De operationele levensloop

Van de oorspronkelijke plannen om voor de FAA 140 Phantoms in gebruik te nemen kwam weinig terecht. Dit was te wijten aan de bezuinigingen op het defensiebudget, ook toen al, waarvan de beoogde super carrier een van de slachtoffers was. Van de twee bestaande vliegdekschepen werd er maar een door het installeren van een nieuw dek geschikt gemaakt voor de komst van de nieuwe vliegtuigen, HMS Ark Royal. Uiteindelijk werden 48 F-4K’s besteld en daarvan kwamen er nog eens twintig van meet af aan bij de RAF terecht. Al in 1978 kwam een einde aan de carrière van de Phantom bij de FAA toen de Ark Royal naar de schroothoop werd verwezen. In retroperspectief een buitengewoon kortzichtige beslissing, want na de invasie van de Falklands door Argentinië was de RAF absoluut niet in staat om de vloot te verdedigen tegen Argentijnse luchtaanvallen. Waren Ark Royal en de Eagle gespaard gebleven, dan had de ondergang van een of meerdere Britse schepen voorkomen kunnen worden en, belangrijker, was  honderden Britse zeelieden een zeemansgraf bespaard gebleven.

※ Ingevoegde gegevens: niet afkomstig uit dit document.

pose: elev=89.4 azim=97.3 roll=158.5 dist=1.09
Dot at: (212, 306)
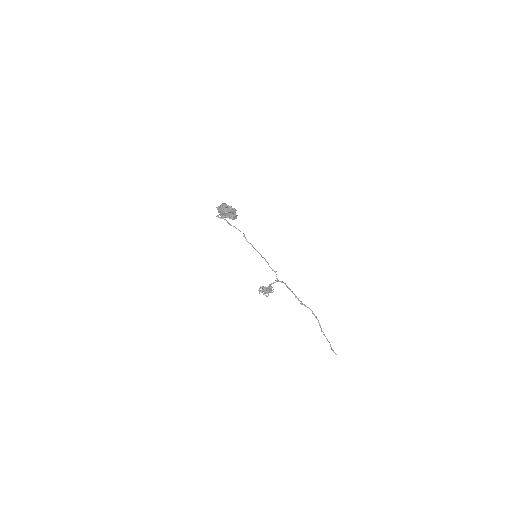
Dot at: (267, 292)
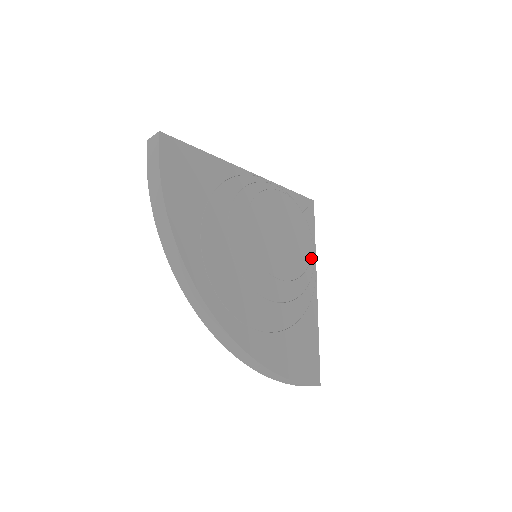
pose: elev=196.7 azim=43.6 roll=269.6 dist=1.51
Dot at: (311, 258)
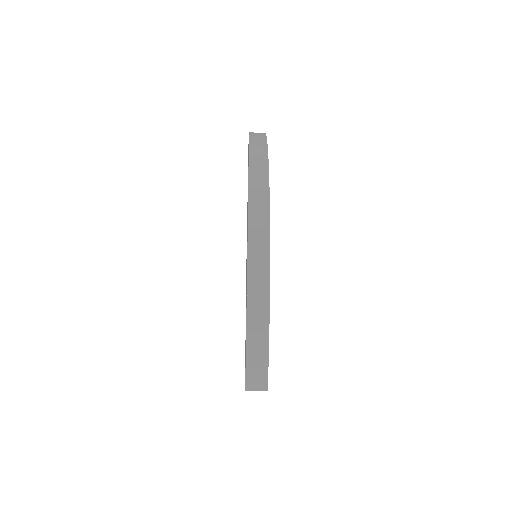
Dot at: occluded
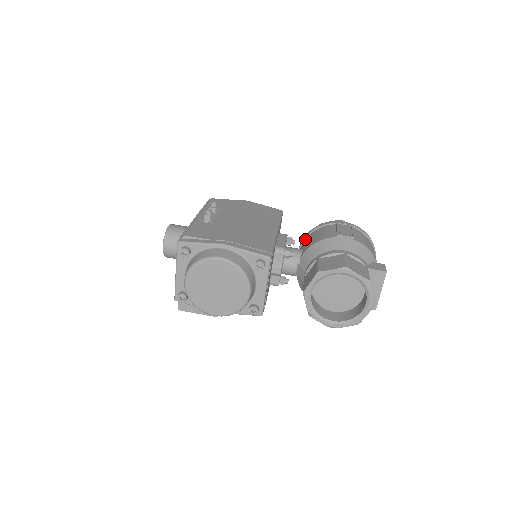
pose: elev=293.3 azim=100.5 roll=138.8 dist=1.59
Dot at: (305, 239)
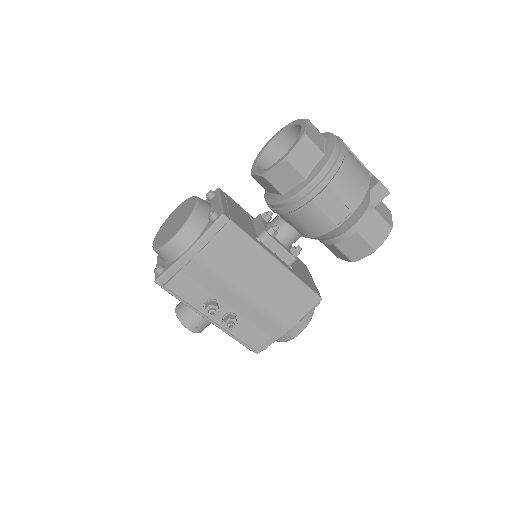
Dot at: (281, 215)
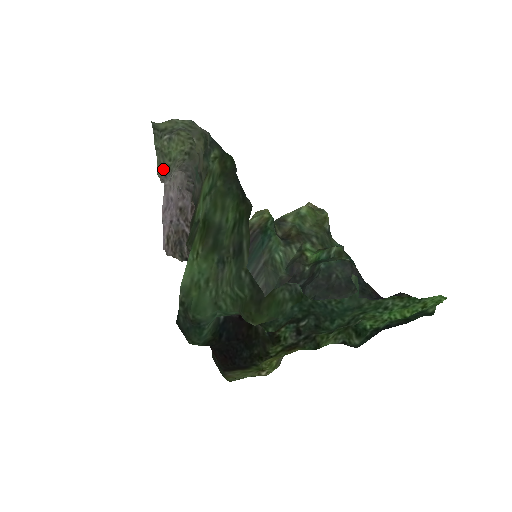
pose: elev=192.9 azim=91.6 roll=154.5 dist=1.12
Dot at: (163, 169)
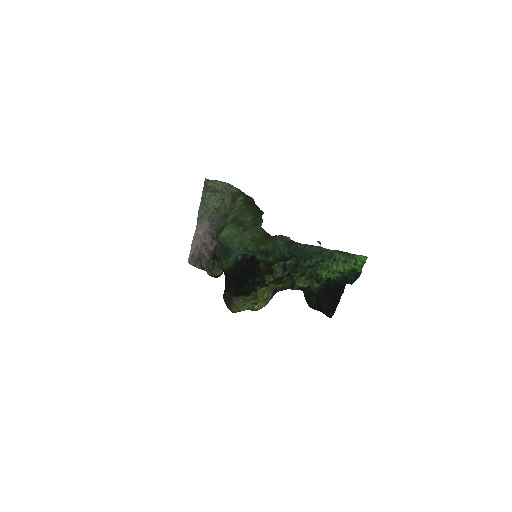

De enige claim to fame van een Engelse maritieme Phantom is de zege in de Daily Mail trans-Atlantische air race van 1969, die werd gehouden ter nagedachtenis aan de eerste west-oost oversteek van de Atlantische Oceaan in 1919; LCdr Goddard won de race New York – London met een tijd van 5 uur en 11 minuten.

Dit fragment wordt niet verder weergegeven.